:: What needs to be done ::
Counting only lines that contain the string "blade", how many are there in the data? Say the number alone.

+ + +

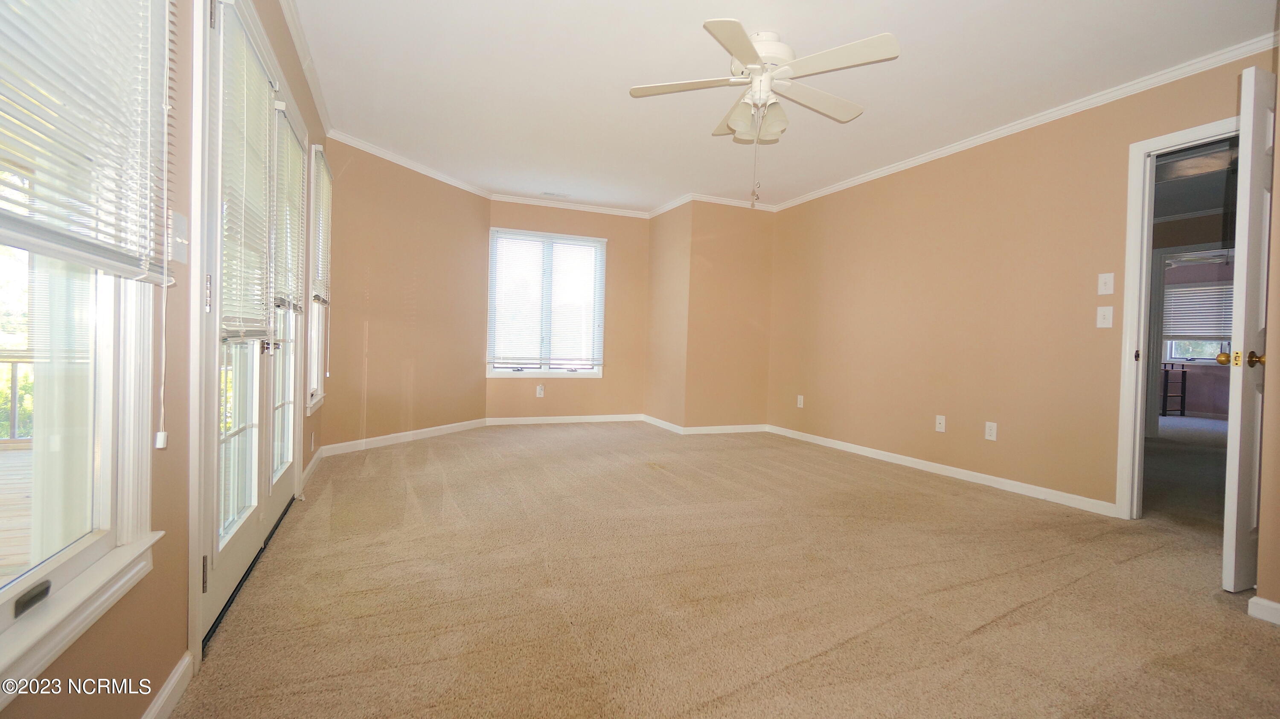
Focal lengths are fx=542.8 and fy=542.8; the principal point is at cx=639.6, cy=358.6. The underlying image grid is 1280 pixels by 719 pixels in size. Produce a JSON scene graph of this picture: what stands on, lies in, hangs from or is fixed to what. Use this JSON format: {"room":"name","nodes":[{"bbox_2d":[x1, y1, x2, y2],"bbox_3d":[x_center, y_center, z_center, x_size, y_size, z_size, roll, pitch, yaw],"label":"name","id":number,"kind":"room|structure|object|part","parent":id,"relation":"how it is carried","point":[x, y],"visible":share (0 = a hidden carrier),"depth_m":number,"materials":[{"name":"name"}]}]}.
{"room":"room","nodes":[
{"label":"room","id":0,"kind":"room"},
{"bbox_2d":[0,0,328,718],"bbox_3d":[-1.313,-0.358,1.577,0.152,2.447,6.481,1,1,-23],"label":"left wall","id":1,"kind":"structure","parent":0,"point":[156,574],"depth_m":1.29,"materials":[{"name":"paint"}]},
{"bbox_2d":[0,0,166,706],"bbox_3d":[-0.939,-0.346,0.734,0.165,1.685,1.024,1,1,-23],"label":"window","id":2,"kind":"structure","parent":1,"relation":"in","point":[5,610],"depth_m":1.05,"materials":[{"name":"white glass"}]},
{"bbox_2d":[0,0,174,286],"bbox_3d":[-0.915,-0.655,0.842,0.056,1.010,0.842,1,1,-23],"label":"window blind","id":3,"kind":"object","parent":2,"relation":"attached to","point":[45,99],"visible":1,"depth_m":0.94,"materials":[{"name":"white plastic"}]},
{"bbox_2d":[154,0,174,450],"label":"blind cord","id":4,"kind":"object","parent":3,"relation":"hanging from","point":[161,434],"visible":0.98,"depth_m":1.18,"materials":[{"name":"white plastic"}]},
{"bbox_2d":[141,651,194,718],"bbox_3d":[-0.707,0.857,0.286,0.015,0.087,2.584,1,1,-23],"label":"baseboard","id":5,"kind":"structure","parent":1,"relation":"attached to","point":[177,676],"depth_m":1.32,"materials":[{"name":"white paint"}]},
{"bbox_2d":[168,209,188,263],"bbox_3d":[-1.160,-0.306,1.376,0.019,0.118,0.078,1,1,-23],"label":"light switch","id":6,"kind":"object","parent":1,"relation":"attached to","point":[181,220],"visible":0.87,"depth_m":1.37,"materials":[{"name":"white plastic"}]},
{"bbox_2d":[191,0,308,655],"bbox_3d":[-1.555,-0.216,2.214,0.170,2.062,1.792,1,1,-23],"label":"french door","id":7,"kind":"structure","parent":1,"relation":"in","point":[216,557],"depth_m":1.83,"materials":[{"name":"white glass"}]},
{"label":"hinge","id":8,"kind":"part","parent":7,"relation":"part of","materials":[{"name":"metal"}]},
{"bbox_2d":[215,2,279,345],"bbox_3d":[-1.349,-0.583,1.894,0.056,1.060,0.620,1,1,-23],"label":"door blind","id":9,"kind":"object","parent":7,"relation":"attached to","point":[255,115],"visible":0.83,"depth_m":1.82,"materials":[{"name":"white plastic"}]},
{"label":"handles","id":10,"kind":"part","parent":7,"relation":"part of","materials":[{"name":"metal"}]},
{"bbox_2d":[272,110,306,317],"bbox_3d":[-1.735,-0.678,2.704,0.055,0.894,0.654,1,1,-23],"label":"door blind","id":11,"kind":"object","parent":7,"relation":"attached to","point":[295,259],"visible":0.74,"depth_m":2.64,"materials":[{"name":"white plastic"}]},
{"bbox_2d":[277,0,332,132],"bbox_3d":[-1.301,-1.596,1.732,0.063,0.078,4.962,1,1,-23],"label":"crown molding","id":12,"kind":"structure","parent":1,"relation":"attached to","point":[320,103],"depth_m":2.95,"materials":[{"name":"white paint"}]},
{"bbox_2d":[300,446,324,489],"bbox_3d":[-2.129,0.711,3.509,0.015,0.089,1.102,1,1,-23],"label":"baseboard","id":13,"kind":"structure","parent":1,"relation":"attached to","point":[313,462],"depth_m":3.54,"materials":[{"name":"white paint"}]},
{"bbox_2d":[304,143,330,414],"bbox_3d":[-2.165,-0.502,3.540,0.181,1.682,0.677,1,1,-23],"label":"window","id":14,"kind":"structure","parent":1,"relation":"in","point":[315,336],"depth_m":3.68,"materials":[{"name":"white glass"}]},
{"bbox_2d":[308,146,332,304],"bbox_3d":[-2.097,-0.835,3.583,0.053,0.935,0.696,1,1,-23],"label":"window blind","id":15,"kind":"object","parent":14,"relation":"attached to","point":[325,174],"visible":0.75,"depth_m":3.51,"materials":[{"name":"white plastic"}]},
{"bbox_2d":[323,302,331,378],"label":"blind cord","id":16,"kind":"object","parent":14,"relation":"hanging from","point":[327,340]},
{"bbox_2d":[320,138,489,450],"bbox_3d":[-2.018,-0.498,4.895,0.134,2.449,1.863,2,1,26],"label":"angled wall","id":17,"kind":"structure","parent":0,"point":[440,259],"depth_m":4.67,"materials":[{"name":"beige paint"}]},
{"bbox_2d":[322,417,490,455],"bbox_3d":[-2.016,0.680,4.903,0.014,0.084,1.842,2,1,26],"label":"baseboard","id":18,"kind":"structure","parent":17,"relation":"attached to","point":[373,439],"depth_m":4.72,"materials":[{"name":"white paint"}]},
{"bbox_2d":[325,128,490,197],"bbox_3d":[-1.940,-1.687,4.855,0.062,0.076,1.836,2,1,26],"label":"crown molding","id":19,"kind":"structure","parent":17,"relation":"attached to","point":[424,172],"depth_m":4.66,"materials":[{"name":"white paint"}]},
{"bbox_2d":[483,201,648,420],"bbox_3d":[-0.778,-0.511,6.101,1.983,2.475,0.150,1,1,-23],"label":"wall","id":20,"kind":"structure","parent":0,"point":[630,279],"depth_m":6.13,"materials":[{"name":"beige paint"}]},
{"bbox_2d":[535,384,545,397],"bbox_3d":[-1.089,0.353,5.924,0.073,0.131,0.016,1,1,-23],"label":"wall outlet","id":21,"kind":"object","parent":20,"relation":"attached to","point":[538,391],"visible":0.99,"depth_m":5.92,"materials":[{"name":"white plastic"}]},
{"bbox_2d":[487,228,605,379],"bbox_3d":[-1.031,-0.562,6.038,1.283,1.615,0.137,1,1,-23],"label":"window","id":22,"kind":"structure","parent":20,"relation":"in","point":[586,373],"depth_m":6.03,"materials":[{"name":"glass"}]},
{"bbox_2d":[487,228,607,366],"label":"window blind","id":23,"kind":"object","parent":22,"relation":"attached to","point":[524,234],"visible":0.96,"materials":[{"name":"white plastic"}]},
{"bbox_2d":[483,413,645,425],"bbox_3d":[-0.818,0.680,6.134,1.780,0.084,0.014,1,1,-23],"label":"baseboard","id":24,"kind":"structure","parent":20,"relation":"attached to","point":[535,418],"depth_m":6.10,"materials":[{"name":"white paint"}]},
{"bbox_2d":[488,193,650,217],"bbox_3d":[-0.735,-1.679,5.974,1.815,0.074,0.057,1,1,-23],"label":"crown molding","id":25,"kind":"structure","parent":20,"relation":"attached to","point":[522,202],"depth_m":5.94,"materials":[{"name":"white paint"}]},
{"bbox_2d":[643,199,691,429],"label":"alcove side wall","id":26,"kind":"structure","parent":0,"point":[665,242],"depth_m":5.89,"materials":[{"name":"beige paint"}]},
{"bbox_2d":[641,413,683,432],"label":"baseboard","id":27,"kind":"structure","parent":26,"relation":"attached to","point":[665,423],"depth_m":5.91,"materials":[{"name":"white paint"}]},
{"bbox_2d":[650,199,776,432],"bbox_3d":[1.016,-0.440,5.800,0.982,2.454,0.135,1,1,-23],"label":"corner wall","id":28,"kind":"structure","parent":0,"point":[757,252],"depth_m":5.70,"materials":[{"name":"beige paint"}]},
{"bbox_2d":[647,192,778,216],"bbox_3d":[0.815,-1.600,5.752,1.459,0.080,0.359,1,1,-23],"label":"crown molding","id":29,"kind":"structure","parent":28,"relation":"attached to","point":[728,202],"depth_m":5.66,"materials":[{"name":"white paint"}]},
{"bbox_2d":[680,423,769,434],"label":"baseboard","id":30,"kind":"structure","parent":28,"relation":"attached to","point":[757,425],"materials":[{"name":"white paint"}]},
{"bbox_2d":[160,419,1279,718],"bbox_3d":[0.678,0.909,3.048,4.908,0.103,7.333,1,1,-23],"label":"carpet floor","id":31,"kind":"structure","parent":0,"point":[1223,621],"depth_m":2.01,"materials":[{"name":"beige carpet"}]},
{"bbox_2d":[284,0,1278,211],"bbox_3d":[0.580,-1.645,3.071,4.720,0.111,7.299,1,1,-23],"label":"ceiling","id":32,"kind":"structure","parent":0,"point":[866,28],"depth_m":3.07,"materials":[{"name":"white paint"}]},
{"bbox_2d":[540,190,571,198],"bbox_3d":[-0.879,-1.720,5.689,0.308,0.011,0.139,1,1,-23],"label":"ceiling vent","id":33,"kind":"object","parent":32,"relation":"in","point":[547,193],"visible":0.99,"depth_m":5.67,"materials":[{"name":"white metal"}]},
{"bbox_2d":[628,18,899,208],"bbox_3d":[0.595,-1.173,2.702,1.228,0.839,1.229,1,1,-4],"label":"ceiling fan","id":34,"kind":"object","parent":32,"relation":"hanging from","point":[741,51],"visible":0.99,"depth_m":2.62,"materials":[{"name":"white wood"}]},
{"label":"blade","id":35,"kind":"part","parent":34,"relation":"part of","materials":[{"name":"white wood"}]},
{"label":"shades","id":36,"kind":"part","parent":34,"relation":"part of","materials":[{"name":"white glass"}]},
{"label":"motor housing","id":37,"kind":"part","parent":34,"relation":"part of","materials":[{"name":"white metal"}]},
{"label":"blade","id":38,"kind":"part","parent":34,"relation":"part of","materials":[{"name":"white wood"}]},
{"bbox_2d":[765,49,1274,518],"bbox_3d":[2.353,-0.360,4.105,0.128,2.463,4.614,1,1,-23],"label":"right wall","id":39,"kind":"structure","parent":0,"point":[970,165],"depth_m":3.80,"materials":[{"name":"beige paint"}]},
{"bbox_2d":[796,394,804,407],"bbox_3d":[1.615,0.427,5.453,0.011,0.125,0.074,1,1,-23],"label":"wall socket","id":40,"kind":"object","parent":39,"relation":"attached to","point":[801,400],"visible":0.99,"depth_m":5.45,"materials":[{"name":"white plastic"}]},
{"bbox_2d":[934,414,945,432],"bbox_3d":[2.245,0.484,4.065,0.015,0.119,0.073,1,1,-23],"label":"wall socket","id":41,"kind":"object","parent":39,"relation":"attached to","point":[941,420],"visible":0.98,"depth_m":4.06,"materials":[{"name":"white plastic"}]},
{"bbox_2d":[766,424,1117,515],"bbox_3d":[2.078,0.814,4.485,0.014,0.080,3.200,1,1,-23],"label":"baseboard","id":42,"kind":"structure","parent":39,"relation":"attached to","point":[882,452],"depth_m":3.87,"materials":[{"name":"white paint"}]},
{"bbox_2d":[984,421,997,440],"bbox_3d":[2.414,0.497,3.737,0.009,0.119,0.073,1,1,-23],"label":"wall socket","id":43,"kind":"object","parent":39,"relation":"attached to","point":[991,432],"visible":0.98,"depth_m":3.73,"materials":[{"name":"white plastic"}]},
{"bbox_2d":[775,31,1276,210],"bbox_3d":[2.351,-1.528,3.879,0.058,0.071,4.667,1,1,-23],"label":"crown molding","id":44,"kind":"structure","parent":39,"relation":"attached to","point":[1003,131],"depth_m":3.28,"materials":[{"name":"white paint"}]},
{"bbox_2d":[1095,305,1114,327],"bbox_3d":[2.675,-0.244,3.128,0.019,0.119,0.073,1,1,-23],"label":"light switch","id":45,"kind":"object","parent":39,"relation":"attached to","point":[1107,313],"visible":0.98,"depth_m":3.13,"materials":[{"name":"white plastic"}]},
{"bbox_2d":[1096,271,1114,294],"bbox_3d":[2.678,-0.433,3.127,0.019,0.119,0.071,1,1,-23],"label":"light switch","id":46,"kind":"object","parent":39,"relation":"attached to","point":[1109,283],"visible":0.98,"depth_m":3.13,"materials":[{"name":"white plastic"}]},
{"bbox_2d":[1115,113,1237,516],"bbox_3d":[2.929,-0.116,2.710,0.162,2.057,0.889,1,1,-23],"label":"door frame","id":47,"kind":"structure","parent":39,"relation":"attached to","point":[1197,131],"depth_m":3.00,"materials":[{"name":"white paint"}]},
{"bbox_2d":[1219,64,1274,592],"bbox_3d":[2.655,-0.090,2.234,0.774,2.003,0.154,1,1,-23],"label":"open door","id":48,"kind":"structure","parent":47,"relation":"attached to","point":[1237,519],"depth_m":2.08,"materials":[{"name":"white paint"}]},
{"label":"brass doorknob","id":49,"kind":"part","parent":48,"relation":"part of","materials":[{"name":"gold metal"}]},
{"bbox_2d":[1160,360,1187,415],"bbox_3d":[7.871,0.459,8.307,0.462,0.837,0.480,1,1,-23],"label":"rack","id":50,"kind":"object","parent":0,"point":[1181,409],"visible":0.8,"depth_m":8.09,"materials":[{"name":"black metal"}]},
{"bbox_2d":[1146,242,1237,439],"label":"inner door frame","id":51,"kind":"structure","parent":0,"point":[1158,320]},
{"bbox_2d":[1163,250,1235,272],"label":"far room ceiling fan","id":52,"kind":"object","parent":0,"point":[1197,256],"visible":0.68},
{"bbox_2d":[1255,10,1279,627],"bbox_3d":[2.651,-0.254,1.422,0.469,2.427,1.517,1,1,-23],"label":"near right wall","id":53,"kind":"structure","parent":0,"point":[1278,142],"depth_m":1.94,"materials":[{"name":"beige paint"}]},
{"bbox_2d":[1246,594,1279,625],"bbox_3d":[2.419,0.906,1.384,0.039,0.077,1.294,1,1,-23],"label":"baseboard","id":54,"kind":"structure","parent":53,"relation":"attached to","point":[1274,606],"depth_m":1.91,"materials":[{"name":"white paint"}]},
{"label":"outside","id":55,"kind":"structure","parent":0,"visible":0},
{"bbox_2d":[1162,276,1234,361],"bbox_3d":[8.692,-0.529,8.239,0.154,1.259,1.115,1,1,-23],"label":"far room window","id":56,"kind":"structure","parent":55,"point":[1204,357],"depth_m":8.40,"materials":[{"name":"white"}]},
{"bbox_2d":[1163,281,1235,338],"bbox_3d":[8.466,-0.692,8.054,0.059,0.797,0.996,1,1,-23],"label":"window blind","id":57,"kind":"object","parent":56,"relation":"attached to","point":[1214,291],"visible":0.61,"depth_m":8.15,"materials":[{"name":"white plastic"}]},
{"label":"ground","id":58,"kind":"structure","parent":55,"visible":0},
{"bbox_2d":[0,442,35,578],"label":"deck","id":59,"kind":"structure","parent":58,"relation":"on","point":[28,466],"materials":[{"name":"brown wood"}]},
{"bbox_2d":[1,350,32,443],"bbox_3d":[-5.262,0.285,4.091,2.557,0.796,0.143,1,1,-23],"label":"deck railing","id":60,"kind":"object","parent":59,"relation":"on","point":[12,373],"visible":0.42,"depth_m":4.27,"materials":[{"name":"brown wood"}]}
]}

+ + +

:: Finished task ::
2